A core part of consumer trust is a sense of security - security of the secondary institutions that manage the storage and usage of currencies. With fiat currency, most people don’t hold all of their money in raw cash, but rather store their money in bank accounts. Similarly, with Bitcoin, a large number of users don’t maintain their own Bitcoin Wallets, but rather hold their Bitcoin in some third party account. Trusting the currency requires trusting that one’s currency is safe in these institutions.
Coinbase, one of the most popular crypto platforms, has insurance for 2% of its customers’ cryptocurrencies that it uses to buy and sell on behalf of customers. So if Coinbase were hacked, that 2% would be paid back. Everything else is lost. And if your personal account ever were to get hacked, you lose 100%.
Is there any reason that Coinbase couldn’t have insurance for personal accounts or more than 2% of its assets? In theory, no.
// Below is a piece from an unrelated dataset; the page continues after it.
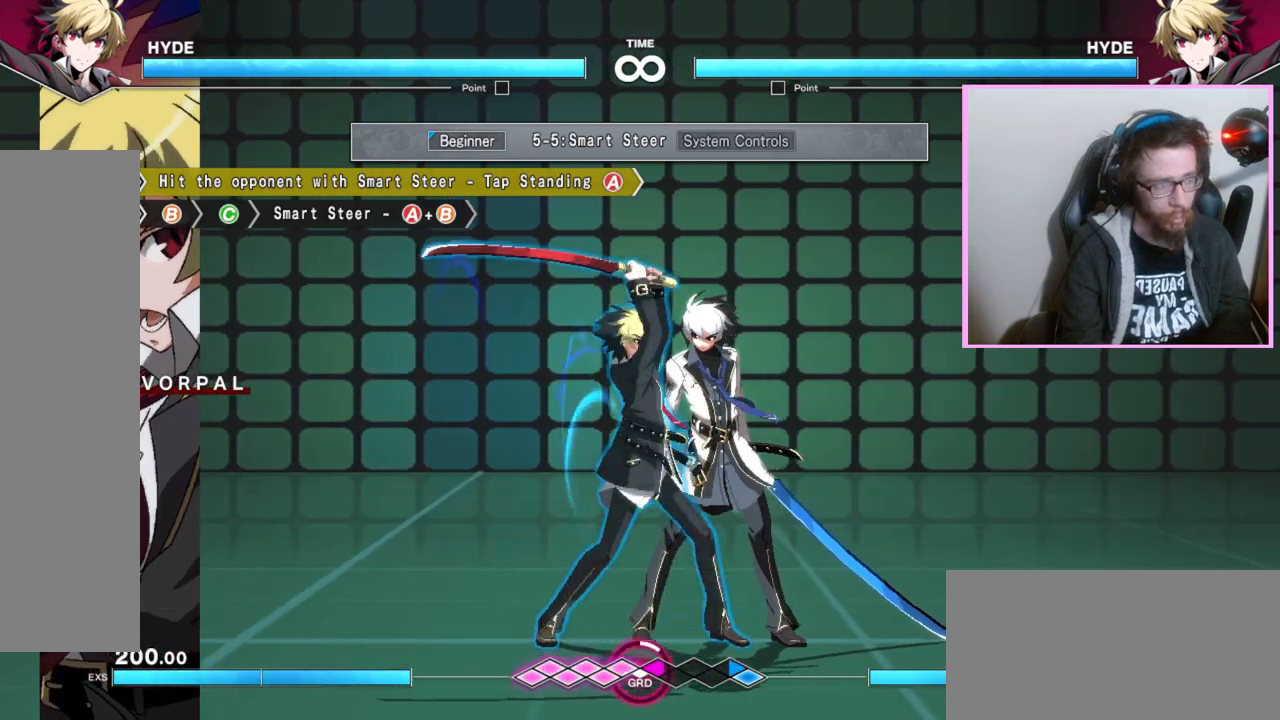
{"buttons": [], "events": [[33, "A", "down"], [133, "A", "up"], [350, "A", "down"], [467, "A", "up"]]}
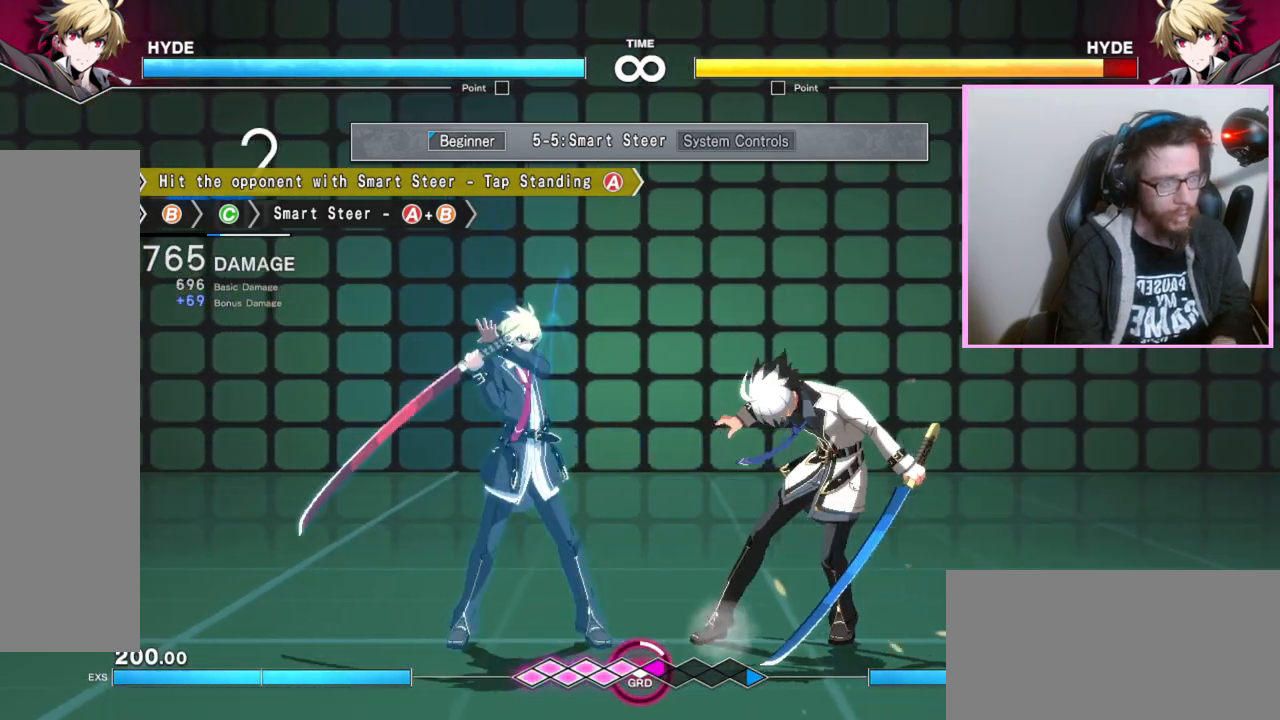
{"buttons": [], "events": []}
But given the risk of cryptocurrencies becoming worthless as well as lack of ability for the insurers to create more of the currency (as is the case with fiat), you can imagine that insurance premiums could be prohibitively expensive.
Also, we mentioned before that if a fork of Bitcoin stops getting maintained, any money invested in that fork vanishes. That’s also true for any of the more than 2000 different cryptocurrencies currently in existence. For reference, there are comparatively 180 currencies in the world that aren’t cryptocurrencies, so it wouldn’t be unreasonable to assume that many of the cryptocurrencies that have been created may end up dead.
A government, being the printer of fiat currency as well as the one setting its rules, is able to provide consumer protections that only such an institution uniquely can.
Protections like FDIC insurance, wherein money held in US bank accounts, are insured by the government up to a limit of $250,000. This insurance is funded by fees paid by the banks, but backed by the ability of the FDIC to borrow from the US Treasury and the Federal Financing Bank.
Similarly, if you hold stocks or bonds at a brokerage protected by the SIPC, up to $500,000 of your assets are insured in the case of a brokerage going bankrupt. Similar to the FDIC, the SIPC is funded by brokerage fees and can also borrow from the US Treasury.
Government protection isn’t just limited to storage of money and assets, though. With the Fair Credit Billing Act, if somebody steals your credit card and makes an unauthorized charge, the most you can be forced to pay is $50 as long as you dispute the charge. In this way the law set by the government protects not just how consumers store money, but also how they use their money.
Needless to say, both cryptocurrencies and fiat currencies struggle with consumer trust issues. Neither come out spotless beneath a blacklight, and replacing one with another is by no means a clear-cut decision. However, there’s no need these two systems need to be at odds.
If implemented strategically, the places where one system struggles with trust could be covered, at least in part, by the other system. Fiat could gain the transparency of cryptocurrency, while cryptocurrency could gain the protections of fiat. Even outside of the issue of trust, serial entrepreneur Balaji Srinivasan provides a detailed argument of 10 reasons why India should adopt this type of hybrid system.
Trust is crucial to the viability of any currency. Separately, both cryptocurrency and fiat have noted flaws regarding trust, but the two combined may be able to achieve a more optimal financial system.